### Task prompt
Present every line of the material below as a Markdown table with the columns "Row" and "Line," numbering the rows in order and leaving out any blank lines.
──────── Listed records ────────
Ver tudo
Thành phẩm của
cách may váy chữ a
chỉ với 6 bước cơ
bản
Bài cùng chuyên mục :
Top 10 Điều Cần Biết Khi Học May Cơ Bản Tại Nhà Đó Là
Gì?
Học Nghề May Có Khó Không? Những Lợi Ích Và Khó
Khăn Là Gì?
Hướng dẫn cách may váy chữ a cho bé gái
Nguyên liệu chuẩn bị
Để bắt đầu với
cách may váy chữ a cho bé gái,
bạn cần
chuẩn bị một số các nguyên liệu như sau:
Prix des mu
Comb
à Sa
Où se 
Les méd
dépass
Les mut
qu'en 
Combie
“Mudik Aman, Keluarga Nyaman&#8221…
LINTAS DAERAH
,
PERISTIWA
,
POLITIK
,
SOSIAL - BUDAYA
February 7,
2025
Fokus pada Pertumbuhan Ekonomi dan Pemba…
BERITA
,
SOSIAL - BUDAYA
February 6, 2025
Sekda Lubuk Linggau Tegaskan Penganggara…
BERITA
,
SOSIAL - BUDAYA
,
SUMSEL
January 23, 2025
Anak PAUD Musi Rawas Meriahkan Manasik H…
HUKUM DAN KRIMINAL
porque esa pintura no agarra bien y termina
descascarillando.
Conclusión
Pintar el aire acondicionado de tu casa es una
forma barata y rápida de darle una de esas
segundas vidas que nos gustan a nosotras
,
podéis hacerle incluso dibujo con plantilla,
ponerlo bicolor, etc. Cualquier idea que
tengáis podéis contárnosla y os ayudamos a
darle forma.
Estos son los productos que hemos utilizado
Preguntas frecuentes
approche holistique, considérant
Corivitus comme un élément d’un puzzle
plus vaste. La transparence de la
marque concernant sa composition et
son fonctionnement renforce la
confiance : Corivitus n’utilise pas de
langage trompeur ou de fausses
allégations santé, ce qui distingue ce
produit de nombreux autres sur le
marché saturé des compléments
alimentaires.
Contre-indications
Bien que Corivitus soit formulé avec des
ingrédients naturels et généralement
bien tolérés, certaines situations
────────
### Exercise response
| Row | Line |
|---|---|
| 1 | Ver tudo |
| 2 | Thành phẩm của |
| 3 | cách may váy chữ a |
| 4 | chỉ với 6 bước cơ |
| 5 | bản |
| 6 | Bài cùng chuyên mục : |
| 7 | Top 10 Điều Cần Biết Khi Học May Cơ Bản Tại Nhà Đó Là |
| 8 | Gì? |
| 9 | Học Nghề May Có Khó Không? Những Lợi Ích Và Khó |
| 10 | Khăn Là Gì? |
| 11 | Hướng dẫn cách may váy chữ a cho bé gái |
| 12 | Nguyên liệu chuẩn bị |
| 13 | Để bắt đầu với |
| 14 | cách may váy chữ a cho bé gái, |
| 15 | bạn cần |
| 16 | chuẩn bị một số các nguyên liệu như sau: |
| 17 | Prix des mu |
| 18 | Comb |
| 19 | à Sa |
| 20 | Où se  |
| 21 | Les méd |
| 22 | dépass |
| 23 | Les mut |
| 24 | qu'en  |
| 25 | Combie |
| 26 | “Mudik Aman, Keluarga Nyaman&#8221… |
| 27 | LINTAS DAERAH |
| 28 | , |
| 29 | PERISTIWA |
| 30 | , |
| 31 | POLITIK |
| 32 | , |
| 33 | SOSIAL - BUDAYA |
| 34 | February 7, |
| 35 | 2025 |
| 36 | Fokus pada Pertumbuhan Ekonomi dan Pemba… |
| 37 | BERITA |
| 38 | , |
| 39 | SOSIAL - BUDAYA |
| 40 | February 6, 2025 |
| 41 | Sekda Lubuk Linggau Tegaskan Penganggara… |
| 42 | BERITA |
| 43 | , |
| 44 | SOSIAL - BUDAYA |
| 45 | , |
| 46 | SUMSEL |
| 47 | January 23, 2025 |
| 48 | Anak PAUD Musi Rawas Meriahkan Manasik H… |
| 49 | HUKUM DAN KRIMINAL |
| 50 | porque esa pintura no agarra bien y termina |
| 51 | descascarillando. |
| 52 | Conclusión |
| 53 | Pintar el aire acondicionado de tu casa es una |
| 54 | forma barata y rápida de darle una de esas |
| 55 | segundas vidas que nos gustan a nosotras |
| 56 | , |
| 57 | podéis hacerle incluso dibujo con plantilla, |
| 58 | ponerlo bicolor, etc. Cualquier idea que |
| 59 | tengáis podéis contárnosla y os ayudamos a |
| 60 | darle forma. |
| 61 | Estos son los productos que hemos utilizado |
| 62 | Preguntas frecuentes |
| 63 | approche holistique, considérant |
| 64 | Corivitus comme un élément d’un puzzle |
| 65 | plus vaste. La transparence de la |
| 66 | marque concernant sa composition et |
| 67 | son fonctionnement renforce la |
| 68 | confiance : Corivitus n’utilise pas de |
| 69 | langage trompeur ou de fausses |
| 70 | allégations santé, ce qui distingue ce |
| 71 | produit de nombreux autres sur le |
| 72 | marché saturé des compléments |
| 73 | alimentaires. |
| 74 | Contre-indications |
| 75 | Bien que Corivitus soit formulé avec des |
| 76 | ingrédients naturels et généralement |
| 77 | bien tolérés, certaines situations |